Doente não tem o que querer... (por Antonio Samarone)

Antonio Samarone, 21 de Dezembro, 2023 - Atualizado em 21 de Dezembro, 2023

 

Foto: arquivo

 

 

Ao aproximar-me dos setenta, oscilo entre duas sentenças: a velhice como a melhor idade ou como um naufrágio. Eu, por enquanto gosto, mas vejo o naufrágio se aproximando. O mar é cada vez mais revolto.

Na teoria, existe um direito do doente. Qualquer intervenção médica precisa da autorização do enfermo. Conversa fiada! O idoso perde a autonomia naturalmente. Quando adoeçe, a dependência é absoluta.

Em boa parte, a velhice é um retorno a infância. Quando eu resistia ao óleo de rinse, mamãe, com a chinela na mão, alertava: “menino não tem o que querer, tape o nariz e tome, de um gole.”

Descubro agora, o velho também não tem o que querer. Diante da diabetes a impotência é avassaladora.

Se não bastasse o sofrimento da diabetes, as redes sociais estão infestadas de saídas milagrosas para quase tudo. Por onde anda a vigilância sanitária, que permite? Um charlatão, disfarçado de terapeuta natural, garantiu no You Tube, que visgo de jaca é um santo remédio para a diabetes.

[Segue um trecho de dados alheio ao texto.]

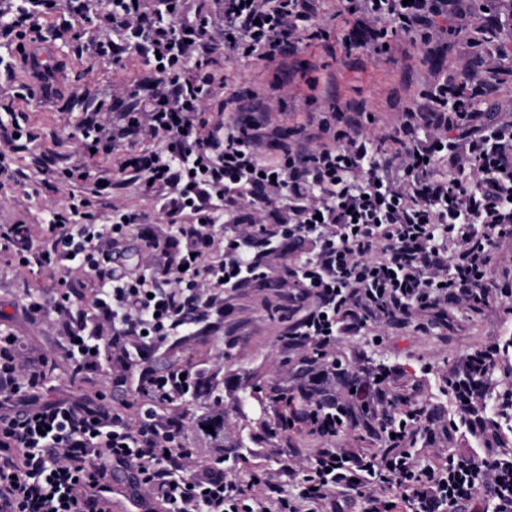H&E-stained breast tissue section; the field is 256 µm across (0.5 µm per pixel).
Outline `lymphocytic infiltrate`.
<instances>
[{
	"label": "lymphocytic infiltrate",
	"mask_w": 512,
	"mask_h": 512,
	"mask_svg": "<svg viewBox=\"0 0 512 512\" xmlns=\"http://www.w3.org/2000/svg\"><path fill=\"white\" fill-rule=\"evenodd\" d=\"M321 0H23L0 6V39L56 10L86 18L97 33L86 49L120 60L143 57L153 70L112 114L86 106L77 126L84 151L115 158L117 186L156 194L177 250L144 270L114 265L112 250L149 238L148 216L113 209L105 223L88 212L102 185L83 162L68 173L75 191L53 223L32 229L1 224L0 240L21 267L80 271L95 283L93 306L119 340L122 381L173 403L201 394L196 375L156 373L147 354L182 337L218 328L225 289L268 274L269 255L303 257L286 287L308 312L287 343L324 349L371 319L414 308L482 299L493 239L512 233V120L473 111L491 95L482 82L440 79L426 102L402 112L389 138L371 137L362 122H322L280 154L265 155L259 120L205 116L212 74L203 66L216 43L233 55L273 62L287 44L322 37L311 26ZM464 0H337L349 16L346 45L384 52L389 33L427 43L461 18ZM147 148L125 149L132 135ZM124 154H117V147ZM101 337L68 338L62 357L72 376L102 368ZM338 403L296 409L289 429L335 434ZM405 426L384 454L318 449L308 469L285 466L260 479L250 512H344L336 496L356 490L366 512H476L490 496L495 512H512V449L484 459L452 456L420 467L406 446ZM182 421L141 407L117 408L107 392L56 399L44 370L29 365L19 340L0 335V512H111L103 496L112 474L131 472L162 512H239L241 488L220 464L198 466L184 443Z\"/></svg>",
	"instance_id": "obj_1"
}]
</instances>
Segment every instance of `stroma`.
<instances>
[{"instance_id": "1", "label": "stroma", "mask_w": 512, "mask_h": 512, "mask_svg": "<svg viewBox=\"0 0 512 512\" xmlns=\"http://www.w3.org/2000/svg\"><path fill=\"white\" fill-rule=\"evenodd\" d=\"M315 23L329 30V39L300 41L274 63L240 59L222 47L214 50L209 72L229 79L217 94L229 104L226 117L242 116L257 93L274 110L279 142L292 143L301 130L316 132L322 120H333L339 112L368 113L372 121L367 128L378 136L391 132L403 110L422 103L433 73H454L466 79L478 58L490 51L482 34L466 20L449 22L448 34L439 47L424 44L414 35L397 34L389 54L383 56L346 50L340 42V21L321 16ZM41 27L59 33L57 92L52 97L37 99L35 88L25 77L23 58L17 53L20 46L35 40V33L24 29L0 41V47L16 53L13 76H0V120L24 117L35 135L34 140L21 141L12 156L24 179L15 182L0 175V225L50 222L69 199L70 186L62 172L81 148L75 129L84 105L111 111L115 92L132 91L150 72L138 56L116 63L81 54L79 48L91 37L93 24L58 12ZM76 89L85 93V100L73 99ZM491 255L486 304L473 307L451 302L438 310L418 312L401 325L376 322L370 329L337 336L335 343L323 350L285 345L288 324L271 315L269 306L287 307V289L250 286L225 290L224 322L219 329L185 337L167 355L176 368L211 375L223 405L207 397L189 398L176 407L160 406L158 412L185 421V445L193 449L200 465L213 464L216 456H223L226 476L243 489L246 502L254 494V477L276 472L287 463L306 469L317 449L365 453L382 445V432L373 420L355 428L337 426L335 436L328 439L307 431H277L282 406L275 401V393L298 394L317 377H324L325 388L339 403L355 404V396L340 377L327 375L333 361L349 371L384 373L387 400H407L412 407L423 409L425 418L414 424L411 446L421 467L440 463L451 454L483 457L491 433L462 421L448 393V381L462 373L470 354L493 351L499 364L491 381L500 388L508 383L506 373L512 369V236L495 240ZM59 277V272L34 265L19 268L10 250L0 248V329L20 336L32 359L48 357L55 367L50 382L57 398L73 400L103 387L113 405L128 403L136 377L121 384L103 371L75 379L62 360L72 324L50 310ZM33 301L48 305L47 314L31 316L27 306ZM219 407L224 410V445L220 448L193 426L196 415ZM449 422L459 427L453 439L430 436L429 427Z\"/></svg>"}]
</instances>
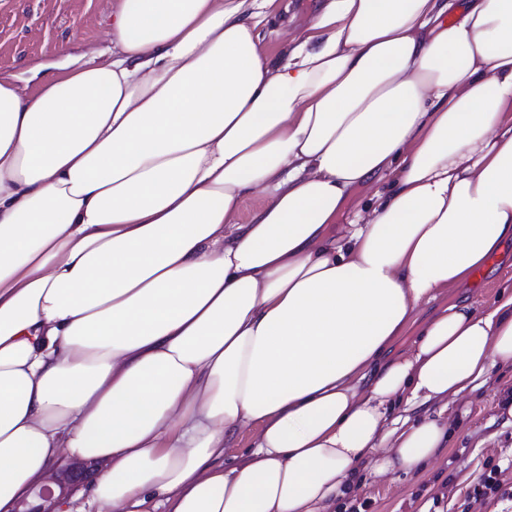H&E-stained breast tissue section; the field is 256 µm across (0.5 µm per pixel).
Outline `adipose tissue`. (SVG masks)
Instances as JSON below:
<instances>
[{"mask_svg": "<svg viewBox=\"0 0 512 512\" xmlns=\"http://www.w3.org/2000/svg\"><path fill=\"white\" fill-rule=\"evenodd\" d=\"M283 7L119 0L109 45L0 77V512L65 456L113 512H324L512 362V293L388 356L512 239V0H326L274 61Z\"/></svg>", "mask_w": 512, "mask_h": 512, "instance_id": "ef3b65f1", "label": "adipose tissue"}]
</instances>
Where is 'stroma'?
Returning a JSON list of instances; mask_svg holds the SVG:
<instances>
[{"label": "stroma", "mask_w": 512, "mask_h": 512, "mask_svg": "<svg viewBox=\"0 0 512 512\" xmlns=\"http://www.w3.org/2000/svg\"><path fill=\"white\" fill-rule=\"evenodd\" d=\"M323 0H288L287 15L270 17L260 34L270 59L288 49L282 35L286 22L305 26L319 12ZM118 0H0V75L20 78L22 84L39 83L32 69L63 63L66 56L81 54L89 45L106 46ZM484 283L470 282L443 291L436 301L422 305L418 322H426L448 302L464 299L475 310L490 306L497 296L512 291V243L502 245L483 269ZM512 393V364L498 365L478 390L449 402L447 411L438 404L415 408V419L443 414L452 426L447 447L427 464L415 469L398 468L384 476L373 472L374 459L363 461L347 484L352 494L374 497L369 512H420L423 485L449 482L451 491L444 512H461L468 488L482 473L487 459L512 452V417L501 403Z\"/></svg>", "instance_id": "35a3bbf8"}]
</instances>
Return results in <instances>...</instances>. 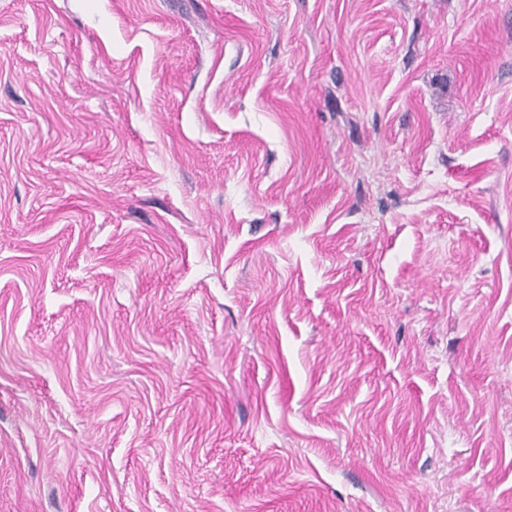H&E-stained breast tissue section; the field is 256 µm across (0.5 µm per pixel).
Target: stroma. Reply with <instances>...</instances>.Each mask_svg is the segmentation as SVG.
I'll return each instance as SVG.
<instances>
[{
	"mask_svg": "<svg viewBox=\"0 0 512 512\" xmlns=\"http://www.w3.org/2000/svg\"><path fill=\"white\" fill-rule=\"evenodd\" d=\"M0 512H512V0H0Z\"/></svg>",
	"mask_w": 512,
	"mask_h": 512,
	"instance_id": "1",
	"label": "stroma"
}]
</instances>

Antes de submeter-me as restriçoes, tentei saídas milagrosas: leite de manga verde, em jejum, suco de giló, ao amanhecer, casca de abacaxi, azeite de castanha e caroço de manjelão. A última que me ensinaram: leite de dromedário com limão siciliano.

Caí na risada. Em minha infância existia o abc dos animais. Cada letra, um bicho. E o “D” era de dromedário. Não sei se esse primo do camelo ainda existe, nem onde adquirir o seu leite. Soube que na China vende.

O diabetes se alastrou, resutado da transição alimentar dos últimos 50 anos, com a imposição dos alimentos industrializados e processados. Somos uma geração de gordos. O meu pâncreas abriu o bico, não suportou a demanda.

O diabetes é o preço!

Como em qualquer doença, a convivencia com a diabetes impõe pesadas restrições. A renúncia à gula e aos prazeres da mesa é um tormento. Tem mais, precisamos abrir mão do sagrado sedentarismo, de passar o dia tomando fresca numa rede.

A gula era o último pecado capital disponível aos velhos. Nem isso.

O meu prato preferido é arroz com galinha de capoeira. Nem isso. Ontem, em meu aniversário, comi a galinha com salada. Imagine.

Tomar diariamente insulina no bucho, cria a ilusão que estamos resolvendo a mazela.

A diabetes é um câncer silencioso, destroi o corpo por dentro, aos poucos. Na verdade, é uma vasculite, afeta os vasos sanguineos. Como o corpo não funciona sem o sangue, os órgão vão sucumbindo um a um, sem ordem prévia e sem regras.

Claro, estou tentando tomar as medidas para cumprir as restriçoes. Não é fácil! Não adianta pressão. Cada um tem o seu tempo. 

 
Aviso aos que torcem contra: seja qual for o resultado, a minha sensação é que tudo já deu certo.

Antonio Samarone – Médico sanitarista.